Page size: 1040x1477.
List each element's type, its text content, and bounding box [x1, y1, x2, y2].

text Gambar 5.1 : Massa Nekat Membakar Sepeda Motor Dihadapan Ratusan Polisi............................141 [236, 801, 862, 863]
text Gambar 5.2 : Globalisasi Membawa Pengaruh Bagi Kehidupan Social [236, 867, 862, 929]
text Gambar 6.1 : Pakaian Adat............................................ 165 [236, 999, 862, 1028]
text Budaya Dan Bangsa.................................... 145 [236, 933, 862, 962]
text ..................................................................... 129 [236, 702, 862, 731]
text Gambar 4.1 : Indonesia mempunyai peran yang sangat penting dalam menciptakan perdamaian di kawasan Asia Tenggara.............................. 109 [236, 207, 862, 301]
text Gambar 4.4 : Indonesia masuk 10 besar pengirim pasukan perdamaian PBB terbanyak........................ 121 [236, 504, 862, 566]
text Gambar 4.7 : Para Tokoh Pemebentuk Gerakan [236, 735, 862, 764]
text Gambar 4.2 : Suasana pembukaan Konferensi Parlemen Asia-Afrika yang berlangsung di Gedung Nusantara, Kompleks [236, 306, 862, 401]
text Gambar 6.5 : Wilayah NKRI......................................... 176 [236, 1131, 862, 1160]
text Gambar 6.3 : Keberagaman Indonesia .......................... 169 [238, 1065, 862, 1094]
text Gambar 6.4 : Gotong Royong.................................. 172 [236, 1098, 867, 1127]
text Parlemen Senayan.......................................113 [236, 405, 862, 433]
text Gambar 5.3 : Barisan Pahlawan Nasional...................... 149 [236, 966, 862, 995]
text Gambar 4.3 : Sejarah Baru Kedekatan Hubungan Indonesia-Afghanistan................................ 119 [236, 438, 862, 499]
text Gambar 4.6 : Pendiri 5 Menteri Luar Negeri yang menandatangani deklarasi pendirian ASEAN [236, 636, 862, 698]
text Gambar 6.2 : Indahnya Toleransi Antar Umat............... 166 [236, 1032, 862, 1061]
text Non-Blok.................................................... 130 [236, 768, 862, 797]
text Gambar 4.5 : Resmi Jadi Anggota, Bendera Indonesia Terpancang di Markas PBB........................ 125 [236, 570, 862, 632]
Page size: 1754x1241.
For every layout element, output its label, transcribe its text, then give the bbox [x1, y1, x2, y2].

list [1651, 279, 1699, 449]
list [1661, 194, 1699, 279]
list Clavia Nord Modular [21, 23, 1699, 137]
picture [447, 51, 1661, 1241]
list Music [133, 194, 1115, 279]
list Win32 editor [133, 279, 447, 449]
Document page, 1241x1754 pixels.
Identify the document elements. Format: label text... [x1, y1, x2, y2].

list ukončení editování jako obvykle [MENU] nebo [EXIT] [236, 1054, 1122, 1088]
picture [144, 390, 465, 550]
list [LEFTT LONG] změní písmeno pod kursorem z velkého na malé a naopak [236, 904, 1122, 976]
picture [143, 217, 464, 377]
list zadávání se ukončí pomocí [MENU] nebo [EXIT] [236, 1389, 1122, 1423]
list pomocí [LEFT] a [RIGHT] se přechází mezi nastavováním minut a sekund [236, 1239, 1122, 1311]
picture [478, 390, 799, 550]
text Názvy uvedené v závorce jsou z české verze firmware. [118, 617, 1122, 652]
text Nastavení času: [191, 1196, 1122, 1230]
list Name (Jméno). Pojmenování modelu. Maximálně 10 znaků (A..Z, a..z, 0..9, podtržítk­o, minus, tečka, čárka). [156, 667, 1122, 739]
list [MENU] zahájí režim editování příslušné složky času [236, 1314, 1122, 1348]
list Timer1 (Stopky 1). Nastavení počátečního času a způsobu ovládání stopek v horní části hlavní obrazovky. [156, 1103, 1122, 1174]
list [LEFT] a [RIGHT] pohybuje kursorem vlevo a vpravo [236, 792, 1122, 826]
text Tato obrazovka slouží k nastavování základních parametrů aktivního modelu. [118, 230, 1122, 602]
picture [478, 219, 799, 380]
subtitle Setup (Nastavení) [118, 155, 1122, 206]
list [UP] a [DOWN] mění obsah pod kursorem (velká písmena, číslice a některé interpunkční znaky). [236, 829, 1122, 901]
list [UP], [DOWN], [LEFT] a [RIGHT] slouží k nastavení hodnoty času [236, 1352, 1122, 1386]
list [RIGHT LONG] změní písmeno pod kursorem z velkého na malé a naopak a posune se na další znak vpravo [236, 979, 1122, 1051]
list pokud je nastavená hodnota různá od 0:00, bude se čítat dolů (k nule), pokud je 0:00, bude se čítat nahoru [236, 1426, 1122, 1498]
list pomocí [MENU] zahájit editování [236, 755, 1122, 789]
======
** PROBLEM DESCRIPTION **
Copy every line of the listing above without altering a single character.

** RESULT BELOW **
Page size: 1040x1477.
List each element's type, its text content, and bounding box [x1, y1, x2, y2].

text Gambar 5.1 : Massa Nekat Membakar Sepeda Motor Dihadapan Ratusan Polisi............................141 [236, 801, 862, 863]
text Gambar 5.2 : Globalisasi Membawa Pengaruh Bagi Kehidupan Social [236, 867, 862, 929]
text Gambar 6.1 : Pakaian Adat............................................ 165 [236, 999, 862, 1028]
text Budaya Dan Bangsa.................................... 145 [236, 933, 862, 962]
text ..................................................................... 129 [236, 702, 862, 731]
text Gambar 4.1 : Indonesia mempunyai peran yang sangat penting dalam menciptakan perdamaian di kawasan Asia Tenggara.............................. 109 [236, 207, 862, 301]
text Gambar 4.4 : Indonesia masuk 10 besar pengirim pasukan perdamaian PBB terbanyak........................ 121 [236, 504, 862, 566]
text Gambar 4.7 : Para Tokoh Pemebentuk Gerakan [236, 735, 862, 764]
text Gambar 4.2 : Suasana pembukaan Konferensi Parlemen Asia-Afrika yang berlangsung di Gedung Nusantara, Kompleks [236, 306, 862, 401]
text Gambar 6.5 : Wilayah NKRI......................................... 176 [236, 1131, 862, 1160]
text Gambar 6.3 : Keberagaman Indonesia .......................... 169 [238, 1065, 862, 1094]
text Gambar 6.4 : Gotong Royong.................................. 172 [236, 1098, 867, 1127]
text Parlemen Senayan.......................................113 [236, 405, 862, 433]
text Gambar 5.3 : Barisan Pahlawan Nasional...................... 149 [236, 966, 862, 995]
text Gambar 4.3 : Sejarah Baru Kedekatan Hubungan Indonesia-Afghanistan................................ 119 [236, 438, 862, 499]
text Gambar 4.6 : Pendiri 5 Menteri Luar Negeri yang menandatangani deklarasi pendirian ASEAN [236, 636, 862, 698]
text Gambar 6.2 : Indahnya Toleransi Antar Umat............... 166 [236, 1032, 862, 1061]
text Non-Blok.................................................... 130 [236, 768, 862, 797]
text Gambar 4.5 : Resmi Jadi Anggota, Bendera Indonesia Terpancang di Markas PBB........................ 125 [236, 570, 862, 632]
Page size: 1754x1241.
For every layout element, output its label, transcribe its text, then give the bbox [x1, y1, x2, y2].

list [1651, 279, 1699, 449]
list [1661, 194, 1699, 279]
list Clavia Nord Modular [21, 23, 1699, 137]
picture [447, 51, 1661, 1241]
list Music [133, 194, 1115, 279]
list Win32 editor [133, 279, 447, 449]
Document page, 1241x1754 pixels.
Identify the document elements. Format: label text... [x1, y1, x2, y2].

list ukončení editování jako obvykle [MENU] nebo [EXIT] [236, 1054, 1122, 1088]
picture [144, 390, 465, 550]
list [LEFTT LONG] změní písmeno pod kursorem z velkého na malé a naopak [236, 904, 1122, 976]
picture [143, 217, 464, 377]
list zadávání se ukončí pomocí [MENU] nebo [EXIT] [236, 1389, 1122, 1423]
list pomocí [LEFT] a [RIGHT] se přechází mezi nastavováním minut a sekund [236, 1239, 1122, 1311]
picture [478, 390, 799, 550]
text Názvy uvedené v závorce jsou z české verze firmware. [118, 617, 1122, 652]
text Nastavení času: [191, 1196, 1122, 1230]
list Name (Jméno). Pojmenování modelu. Maximálně 10 znaků (A..Z, a..z, 0..9, podtržítk­o, minus, tečka, čárka). [156, 667, 1122, 739]
list [MENU] zahájí režim editování příslušné složky času [236, 1314, 1122, 1348]
list Timer1 (Stopky 1). Nastavení počátečního času a způsobu ovládání stopek v horní části hlavní obrazovky. [156, 1103, 1122, 1174]
list [LEFT] a [RIGHT] pohybuje kursorem vlevo a vpravo [236, 792, 1122, 826]
text Tato obrazovka slouží k nastavování základních parametrů aktivního modelu. [118, 230, 1122, 602]
picture [478, 219, 799, 380]
subtitle Setup (Nastavení) [118, 155, 1122, 206]
list [UP] a [DOWN] mění obsah pod kursorem (velká písmena, číslice a některé interpunkční znaky). [236, 829, 1122, 901]
list [UP], [DOWN], [LEFT] a [RIGHT] slouží k nastavení hodnoty času [236, 1352, 1122, 1386]
list [RIGHT LONG] změní písmeno pod kursorem z velkého na malé a naopak a posune se na další znak vpravo [236, 979, 1122, 1051]
list pokud je nastavená hodnota různá od 0:00, bude se čítat dolů (k nule), pokud je 0:00, bude se čítat nahoru [236, 1426, 1122, 1498]
list pomocí [MENU] zahájit editování [236, 755, 1122, 789]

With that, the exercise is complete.